**WERKOPDRACHT A**
Schrijf uit de rijen alleen het deel over dat begint bij de eerste rij en eindigt met de regel die "Reading left to" bevat, beide grenzen inbegrepen. Neem de afbeeldingen niet op in je antwoord.

**DOCUMENTFRAGMENT**

◆ ◆ ◆

Overwegende dat de onderlingen aanpassing van de nationale wetgevingen inzake motorvoertuigen inhoudt dat de Lid-Staten onderling de controle erkennen die door elk van hen op grond van de gmeenschappelijke voorschriften wordt uitgevoerd ,

HEEFT DE VOLGENDE RICHTLIJN VASTGESTELD :

Artikel 1

Onder voertuig wordt in deze richtlijn verstaan ieder voor deelneming aan het wegverkeer bestemd motorvoertuig op ten minste vier wielen en met een door de constructie bepaalde maximumsnelheid van meer dan 25 km/h , met uitzondering van voertuigen die zich over rails bewegen , landbouwtrekkers en -machines , alsmede machines voor openbare werken .

Artikel 2

De Lid-Staten mogen de EEG-goedkeuring of de nationale goedkeuring van een voertuig niet weigeren om redenen die verband houden met de identificatie van bedieningsorganen , verklikkerlichten en meters indien deze voldoen aan de voorschriften van de bijlagen I , II , III en IV .

◆ ◆ ◆

**WERKOPDRACHT B**
Zet de richtlijntekst over bedieningsorganen, verklikkerlichten en meters van motorvoertuigen voort, aansluitend op de laatste zin.

**AANGELEVERDE GEGEVENS**
◆ ◆ ◆

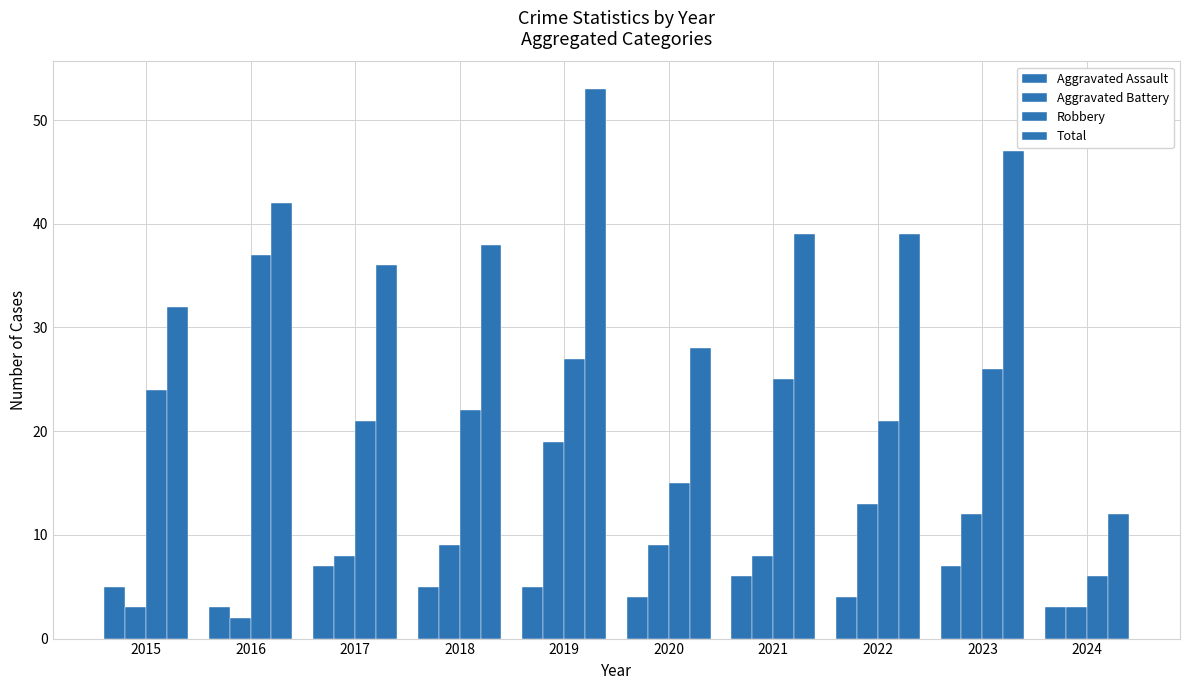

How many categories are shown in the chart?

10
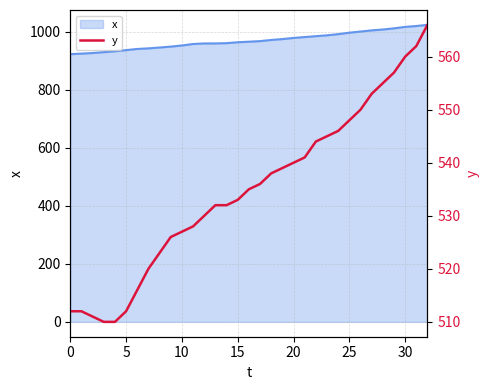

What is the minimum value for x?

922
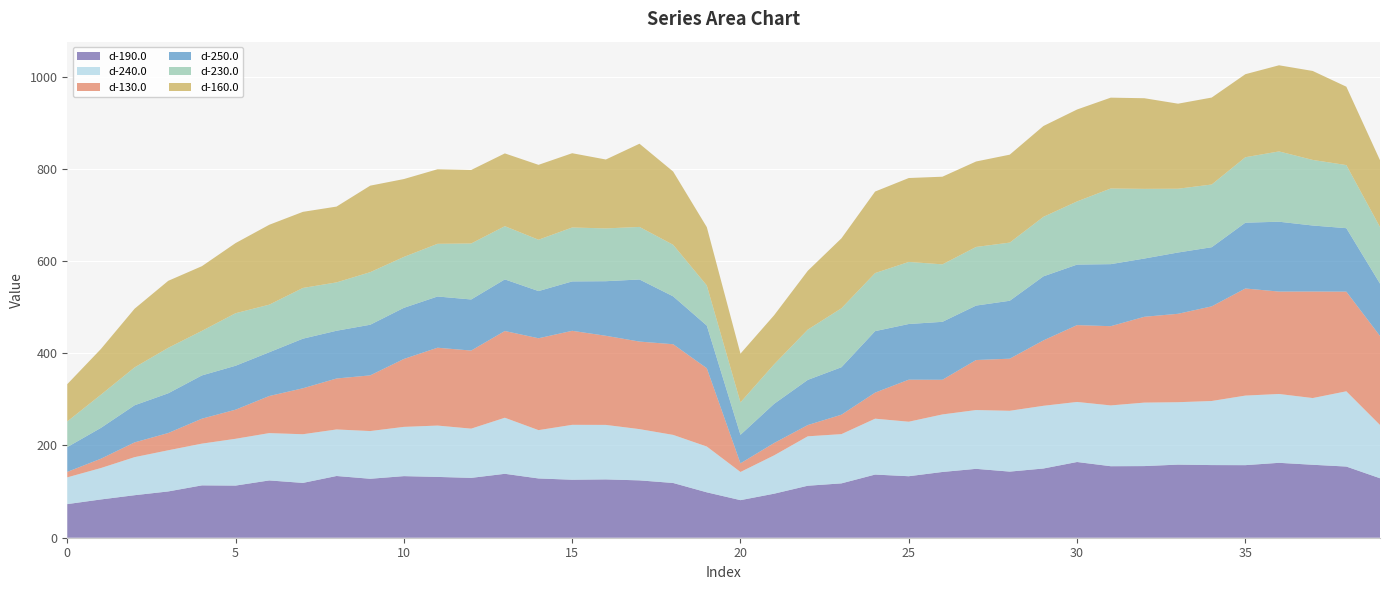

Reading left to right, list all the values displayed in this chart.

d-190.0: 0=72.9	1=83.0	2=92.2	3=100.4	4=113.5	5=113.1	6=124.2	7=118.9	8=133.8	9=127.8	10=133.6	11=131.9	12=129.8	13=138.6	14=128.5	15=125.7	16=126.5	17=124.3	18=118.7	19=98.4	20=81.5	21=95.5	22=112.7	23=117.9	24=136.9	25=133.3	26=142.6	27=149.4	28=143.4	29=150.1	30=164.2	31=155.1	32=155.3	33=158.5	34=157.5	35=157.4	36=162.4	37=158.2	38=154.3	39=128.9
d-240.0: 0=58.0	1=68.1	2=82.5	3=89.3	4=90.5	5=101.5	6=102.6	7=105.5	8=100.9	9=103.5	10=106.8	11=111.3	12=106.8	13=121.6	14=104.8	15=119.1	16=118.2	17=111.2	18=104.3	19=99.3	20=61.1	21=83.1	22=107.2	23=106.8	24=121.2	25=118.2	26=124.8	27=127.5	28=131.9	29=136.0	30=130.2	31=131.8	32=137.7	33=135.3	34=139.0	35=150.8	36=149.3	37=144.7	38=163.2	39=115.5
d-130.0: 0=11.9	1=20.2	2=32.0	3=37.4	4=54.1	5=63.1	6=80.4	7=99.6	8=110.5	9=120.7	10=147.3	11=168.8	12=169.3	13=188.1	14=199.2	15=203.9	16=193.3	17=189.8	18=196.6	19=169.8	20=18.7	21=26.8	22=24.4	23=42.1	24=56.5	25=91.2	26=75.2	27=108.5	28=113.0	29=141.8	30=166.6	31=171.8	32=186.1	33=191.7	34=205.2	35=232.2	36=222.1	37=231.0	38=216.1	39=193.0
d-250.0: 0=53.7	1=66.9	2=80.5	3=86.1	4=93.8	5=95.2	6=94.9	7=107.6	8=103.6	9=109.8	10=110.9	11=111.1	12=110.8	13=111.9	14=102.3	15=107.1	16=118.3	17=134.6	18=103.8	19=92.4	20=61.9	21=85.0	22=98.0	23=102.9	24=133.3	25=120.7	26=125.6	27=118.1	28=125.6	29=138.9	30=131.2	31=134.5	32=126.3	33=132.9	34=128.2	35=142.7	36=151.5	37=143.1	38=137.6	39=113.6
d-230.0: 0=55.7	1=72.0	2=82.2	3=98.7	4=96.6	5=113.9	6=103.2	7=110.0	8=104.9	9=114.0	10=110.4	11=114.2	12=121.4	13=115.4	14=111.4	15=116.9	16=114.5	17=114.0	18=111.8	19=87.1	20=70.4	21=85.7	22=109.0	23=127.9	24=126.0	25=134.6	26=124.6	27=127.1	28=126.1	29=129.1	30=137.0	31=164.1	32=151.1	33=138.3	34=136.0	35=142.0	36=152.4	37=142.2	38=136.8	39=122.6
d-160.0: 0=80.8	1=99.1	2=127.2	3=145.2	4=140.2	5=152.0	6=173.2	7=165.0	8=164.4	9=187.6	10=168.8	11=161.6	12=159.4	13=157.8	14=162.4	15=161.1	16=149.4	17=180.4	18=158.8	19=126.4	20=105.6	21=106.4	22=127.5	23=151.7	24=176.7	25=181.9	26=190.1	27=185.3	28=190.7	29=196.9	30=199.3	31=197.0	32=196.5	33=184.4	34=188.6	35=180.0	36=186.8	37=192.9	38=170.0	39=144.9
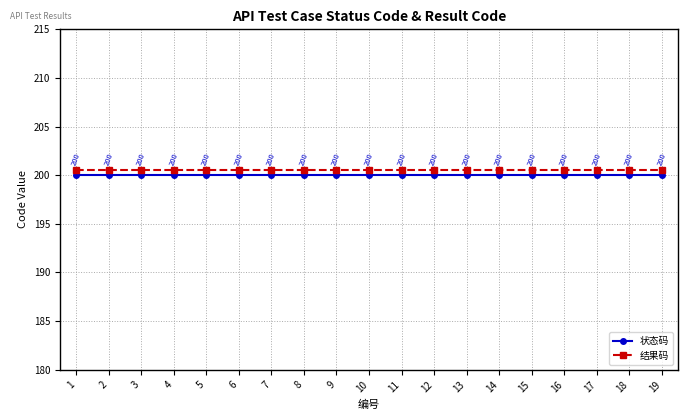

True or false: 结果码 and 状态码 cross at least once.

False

◆ ◆ ◆

**OEFENRESULTAAT A**
How many categories are shown in the chart?

10

What is the minimum value for x?

922

Reading left to right, list all the values displayed in this chart.

**OEFENRESULTAAT B**
Artikel 3

De Lid-Staten mogen de verkoop , de registratie , het in het verkeer brengen of het gebruik van voertuigen niet weigeren of verbieden om redenen die verband houden met de identificatie van bedieningsorganen , verklikkerlichten en meters indien deze voldoen aan de voorschriften van de bijlagen I , II , III en IV .

Artikel 4

De wijzigingen die noodzakelijk zijn om de voorschriften van de bijlagen I , II , III , IV en V aan te passen aan de vooruitgang van de techniek worden vastgesteld overeenkomstig de procedure van artikel 13 van Richtlijn 70/156/EEG .

Artikel 5

1 . De Lid-Staten treffen de maatregelen die nodig zijn om binnen 18 maanden na kennisgeving van deze richtlijn aan deze richtlijn te voldoen en stellen de Commissie daarvan onverwijld in kennis .

2 . De Lid-Staten delen de Commissie de tekst van alle belangrijke bepalingen van intern recht mede , die zij op het onder deze richtlijn vallende gebied aannemen .

Artikel 6

Deze richtlijn is gericht tot de Lid-Staten .

Gedaan te Brussel , 21 december 1977 .

Voor de Raad

De Voorzitter

J . CHABERT

( 1 ) PB nr . C 118 van 16 . 5 . 1977 , blz . 33 .

( 2 ) PB nr . C 114 van 11 . 5 . 1977 , blz . 10 .

( 3 ) PB nr . L 42 van 23 . 2 . 1970 , blz . 1 .

( 4 ) Zie blz . 1 van dit Publikatieblad .

LIJST VAN BIJLAGEN

Bijlage I : Toepassingsgebied , definities , verzoek om EEG-goedkeuring , EEG-goedkeuring , specificaties (*)

Bijlage II : Bedieningsorganen , verklikkerlichten en meters waarvan , voor zover aanwezig , de identificatie verplicht is en de daarvoor te gebruiken symbolen (*)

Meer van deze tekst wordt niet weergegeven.